Only the count is wanted here: how many lines of the entries hold the string "para"?

--- Input for this task Enclosed Below ---

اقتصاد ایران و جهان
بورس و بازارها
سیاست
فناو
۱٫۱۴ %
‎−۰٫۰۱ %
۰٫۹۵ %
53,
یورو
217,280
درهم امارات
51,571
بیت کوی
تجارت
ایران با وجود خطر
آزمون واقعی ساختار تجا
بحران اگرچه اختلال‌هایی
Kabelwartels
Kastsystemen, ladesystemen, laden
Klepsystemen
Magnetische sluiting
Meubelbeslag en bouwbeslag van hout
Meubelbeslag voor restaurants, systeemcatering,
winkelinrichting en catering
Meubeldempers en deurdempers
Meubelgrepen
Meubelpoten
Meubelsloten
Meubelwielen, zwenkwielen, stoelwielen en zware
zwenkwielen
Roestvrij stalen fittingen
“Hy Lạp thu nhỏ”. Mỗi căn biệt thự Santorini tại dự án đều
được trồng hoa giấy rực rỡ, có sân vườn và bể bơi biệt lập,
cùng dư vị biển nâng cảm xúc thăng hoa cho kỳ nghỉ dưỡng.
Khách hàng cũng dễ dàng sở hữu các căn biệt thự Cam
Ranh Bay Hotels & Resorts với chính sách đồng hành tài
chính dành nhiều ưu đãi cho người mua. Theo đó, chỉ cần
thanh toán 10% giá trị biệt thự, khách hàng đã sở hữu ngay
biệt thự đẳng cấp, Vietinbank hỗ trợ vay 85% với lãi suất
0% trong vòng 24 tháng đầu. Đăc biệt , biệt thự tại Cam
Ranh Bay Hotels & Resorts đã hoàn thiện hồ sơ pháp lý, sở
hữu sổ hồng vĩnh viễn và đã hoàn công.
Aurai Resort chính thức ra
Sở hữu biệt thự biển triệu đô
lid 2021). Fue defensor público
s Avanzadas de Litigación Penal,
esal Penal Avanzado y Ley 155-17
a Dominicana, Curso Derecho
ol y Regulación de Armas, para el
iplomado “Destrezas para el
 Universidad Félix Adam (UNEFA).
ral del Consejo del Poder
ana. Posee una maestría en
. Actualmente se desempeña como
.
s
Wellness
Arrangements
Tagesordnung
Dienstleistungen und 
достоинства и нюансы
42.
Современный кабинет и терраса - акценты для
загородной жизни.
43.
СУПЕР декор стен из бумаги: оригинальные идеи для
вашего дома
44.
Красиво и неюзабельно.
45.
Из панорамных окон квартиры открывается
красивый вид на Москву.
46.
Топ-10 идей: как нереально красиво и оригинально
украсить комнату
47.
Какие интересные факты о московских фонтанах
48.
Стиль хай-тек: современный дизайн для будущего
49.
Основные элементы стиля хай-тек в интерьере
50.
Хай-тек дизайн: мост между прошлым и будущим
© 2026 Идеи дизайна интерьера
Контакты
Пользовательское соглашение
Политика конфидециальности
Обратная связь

--- End of Enclosed Input for this task ---

**Solution to the exercise**
2